The Museum of Modern Art published a list of its recent acquisitions as part of its 2015–16 annual report. The list includes works by Bruce Conner, Laura Poitras, Avery Singer, James Turrell, and Kara Walker.
The Fine Arts Museums of San Francisco acquired 62 works by contemporary African American artists from the Southern United States from the Souls Grown Deep Foundation in Atlanta. The acquisition includes works by Thornton Dial, Ralph Griffin, Bessie Harvey, Mary T. Smith, Mose Tolliver, Annie Mae Young, and Purvis Young.
The Toledo Museum of Art acquired Dan Dailey’s “Orbit” (1987).
The Thompson Family Foundation donated $10 million to the Museum of the City of New York.
The Los Angeles County Museum of Art acquired Random International’s “Rain Room.”
The Dia Art Foundation acquired six works by Anne Truitt.
The Huntington Library, Art Collections, and Botanical Gardens acquired a 10-volume edition of The Life and Writings of John Muir (1916–24) that incorporates 260 original photographs, most by Herbert W. Gleason (1855–1937).
Elizabeth Mugar Eveillard was elected chair of the Frick Collection’s board of trustees.
Ari Wiseman stepped down as the deputy director of the Solomon R. Guggenheim Museum and Foundation.
Douglas Dreishpoon was appointed director and editor of the Helen Frankenthaler Foundation’s upcoming catalogue raisonné.
Mark Holcomb was appointed interim executive director of the Tacoma Art Museum.
Esther Bell was appointed senior curator of the Clark Art Institute.
Cindy Kang was appointed assistant curator at the Barnes Foundation, the first such appointment in the Foundation’s history [via email announcement].
Paul Jackson was appointed communications director of the New Museum.
Martijn Pronk was appointed Head of Digital Communication at the Van Gogh Museum.
Kate Lewis was named chief conservator of the Museum of Modern Art’s conservation center and department.
Sotheby’s appointed David Schrader, a managing director at J.P. Morgan, as head of private sales for contemporary art.
Phillips appointed Clarice Pecori Giraldi as its regional director for Italy.
Phillips appointed Dina Amin as its senior director and head of the twentieth-century and contemporary art department, Europe.
The New Art Dealers Alliance (NADA) elected a new executive committee.
The Saatchi Gallery launched a new commercial space named Salon.
The Humber Street Gallery opened in Hull.
Joyce Liu and Ivan Pun joined the board of Performa, and Richard Chang was named as its new president.
John Akomfrah was awarded the Artes Mundi 7 Prize.
Nari Ward received the 2017 Vilcek Prize for the Arts.
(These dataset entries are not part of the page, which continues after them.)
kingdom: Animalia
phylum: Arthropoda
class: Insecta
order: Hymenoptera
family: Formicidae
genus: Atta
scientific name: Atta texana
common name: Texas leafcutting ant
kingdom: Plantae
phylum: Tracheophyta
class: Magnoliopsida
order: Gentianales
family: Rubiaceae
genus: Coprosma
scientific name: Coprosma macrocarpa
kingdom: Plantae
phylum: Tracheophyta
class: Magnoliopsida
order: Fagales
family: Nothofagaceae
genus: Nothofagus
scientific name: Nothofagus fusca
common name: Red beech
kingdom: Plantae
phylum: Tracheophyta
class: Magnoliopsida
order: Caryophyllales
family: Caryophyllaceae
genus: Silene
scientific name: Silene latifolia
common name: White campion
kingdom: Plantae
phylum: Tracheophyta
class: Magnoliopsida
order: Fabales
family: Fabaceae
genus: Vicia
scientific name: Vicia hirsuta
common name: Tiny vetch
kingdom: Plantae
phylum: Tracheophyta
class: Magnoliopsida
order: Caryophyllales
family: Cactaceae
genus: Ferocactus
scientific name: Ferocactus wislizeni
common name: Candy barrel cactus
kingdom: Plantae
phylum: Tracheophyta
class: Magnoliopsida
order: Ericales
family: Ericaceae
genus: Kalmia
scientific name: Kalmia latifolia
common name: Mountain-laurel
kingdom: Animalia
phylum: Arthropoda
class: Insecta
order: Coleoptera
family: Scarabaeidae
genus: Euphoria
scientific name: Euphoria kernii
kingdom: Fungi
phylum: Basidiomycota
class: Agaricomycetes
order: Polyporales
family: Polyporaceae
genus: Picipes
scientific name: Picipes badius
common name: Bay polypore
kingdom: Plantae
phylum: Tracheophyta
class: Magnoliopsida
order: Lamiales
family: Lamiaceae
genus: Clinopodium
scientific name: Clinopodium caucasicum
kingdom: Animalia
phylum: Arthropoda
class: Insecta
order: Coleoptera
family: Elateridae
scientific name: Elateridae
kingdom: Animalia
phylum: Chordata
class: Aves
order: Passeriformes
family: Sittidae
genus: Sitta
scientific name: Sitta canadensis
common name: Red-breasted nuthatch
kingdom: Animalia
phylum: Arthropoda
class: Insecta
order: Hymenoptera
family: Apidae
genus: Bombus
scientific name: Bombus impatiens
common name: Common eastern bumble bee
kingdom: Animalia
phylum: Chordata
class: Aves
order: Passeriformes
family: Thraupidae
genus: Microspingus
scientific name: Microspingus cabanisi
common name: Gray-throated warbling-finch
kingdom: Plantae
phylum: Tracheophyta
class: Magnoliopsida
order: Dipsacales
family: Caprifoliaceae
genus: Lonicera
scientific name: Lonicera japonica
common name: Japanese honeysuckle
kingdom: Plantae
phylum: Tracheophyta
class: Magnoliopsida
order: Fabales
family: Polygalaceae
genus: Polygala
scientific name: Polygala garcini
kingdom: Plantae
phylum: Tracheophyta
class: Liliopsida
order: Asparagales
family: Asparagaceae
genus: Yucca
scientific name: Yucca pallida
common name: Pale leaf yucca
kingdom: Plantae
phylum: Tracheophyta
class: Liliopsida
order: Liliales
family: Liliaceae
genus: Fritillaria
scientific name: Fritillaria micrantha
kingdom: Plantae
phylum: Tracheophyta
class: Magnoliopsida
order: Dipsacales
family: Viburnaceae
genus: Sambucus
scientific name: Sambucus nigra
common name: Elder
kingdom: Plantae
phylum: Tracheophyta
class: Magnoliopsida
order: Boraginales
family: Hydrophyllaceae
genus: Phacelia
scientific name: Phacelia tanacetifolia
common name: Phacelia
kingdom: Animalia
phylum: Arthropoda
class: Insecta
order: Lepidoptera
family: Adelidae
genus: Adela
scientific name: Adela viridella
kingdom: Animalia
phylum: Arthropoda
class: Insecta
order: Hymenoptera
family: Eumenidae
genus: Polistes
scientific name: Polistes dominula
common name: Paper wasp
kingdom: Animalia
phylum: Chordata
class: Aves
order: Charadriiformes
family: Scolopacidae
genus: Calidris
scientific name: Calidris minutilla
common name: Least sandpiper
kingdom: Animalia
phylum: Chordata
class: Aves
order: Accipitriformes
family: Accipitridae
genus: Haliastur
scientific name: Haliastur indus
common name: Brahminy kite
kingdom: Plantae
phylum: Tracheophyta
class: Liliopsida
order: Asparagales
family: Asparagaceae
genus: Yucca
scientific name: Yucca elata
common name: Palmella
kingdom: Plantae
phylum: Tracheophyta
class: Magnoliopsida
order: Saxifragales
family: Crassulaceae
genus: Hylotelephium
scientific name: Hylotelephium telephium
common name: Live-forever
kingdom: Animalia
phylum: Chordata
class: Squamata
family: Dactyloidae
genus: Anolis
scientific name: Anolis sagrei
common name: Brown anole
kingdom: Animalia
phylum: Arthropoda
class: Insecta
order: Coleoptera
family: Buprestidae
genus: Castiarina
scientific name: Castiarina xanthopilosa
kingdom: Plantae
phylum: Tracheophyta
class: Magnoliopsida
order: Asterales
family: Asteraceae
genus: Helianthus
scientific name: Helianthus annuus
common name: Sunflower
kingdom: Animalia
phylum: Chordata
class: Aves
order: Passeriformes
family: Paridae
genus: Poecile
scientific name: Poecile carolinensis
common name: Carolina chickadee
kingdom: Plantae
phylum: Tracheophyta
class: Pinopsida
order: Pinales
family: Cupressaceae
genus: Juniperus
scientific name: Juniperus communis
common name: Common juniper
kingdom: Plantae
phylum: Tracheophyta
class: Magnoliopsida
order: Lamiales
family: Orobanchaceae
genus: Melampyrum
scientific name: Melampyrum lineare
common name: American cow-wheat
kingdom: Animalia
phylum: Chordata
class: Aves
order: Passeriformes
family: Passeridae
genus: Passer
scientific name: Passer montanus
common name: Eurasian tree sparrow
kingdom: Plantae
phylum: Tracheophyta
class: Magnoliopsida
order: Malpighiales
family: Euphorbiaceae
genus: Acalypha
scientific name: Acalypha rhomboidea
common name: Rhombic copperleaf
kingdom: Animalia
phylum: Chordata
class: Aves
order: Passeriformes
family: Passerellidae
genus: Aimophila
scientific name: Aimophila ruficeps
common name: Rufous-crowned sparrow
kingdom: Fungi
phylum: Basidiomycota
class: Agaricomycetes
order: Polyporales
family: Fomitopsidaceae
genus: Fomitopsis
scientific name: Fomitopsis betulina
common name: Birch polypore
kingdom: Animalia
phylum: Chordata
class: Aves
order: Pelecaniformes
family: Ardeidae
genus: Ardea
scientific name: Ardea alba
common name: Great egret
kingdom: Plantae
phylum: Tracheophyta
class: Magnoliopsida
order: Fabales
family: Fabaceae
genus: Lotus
The Vilcek Foundation also awarded prizes to Iman Issa, Meleko Mokgosi, and Carlos Motta.
Annette Lemieux was awarded the 2017 Maud Morgan Prize.
Pioneer Works announced its 2017 residents.
Smack Mellon launched an open call for its summer group exhibition, Race and Revolution: Still Separate — Still Unequal.
Dore Ashton (1928–2017), art historian and critic.
Philip Cannon (1929–2016), composer.
Alexander Chancellor (1940–2017), writer and editor.
Saloua Raouda Choucair (1916–2017), painter and sculptor.
John Hurt (1940–2017), actor.
Masaya Nakamura (1925–2017), toy and game entrepreneur. Producer of Pac-Man.
Lennart Nilsson (1922–2017), photographer. Best known for his images of human fetuses and embryos.
Paul Ornstein (1924–2017), psychoanalyst and Holocaust survivor.
Charles Recher (1950–2017), artist.
Chuck Stewart (1927–2017), photographer.
Emma Tennant (1937–2017), novelist.
John Wetton (1949–2017), bass player, vocalist and songwriter. Early member of King Crimson.
Max Wilcox (1928–2017), record producer.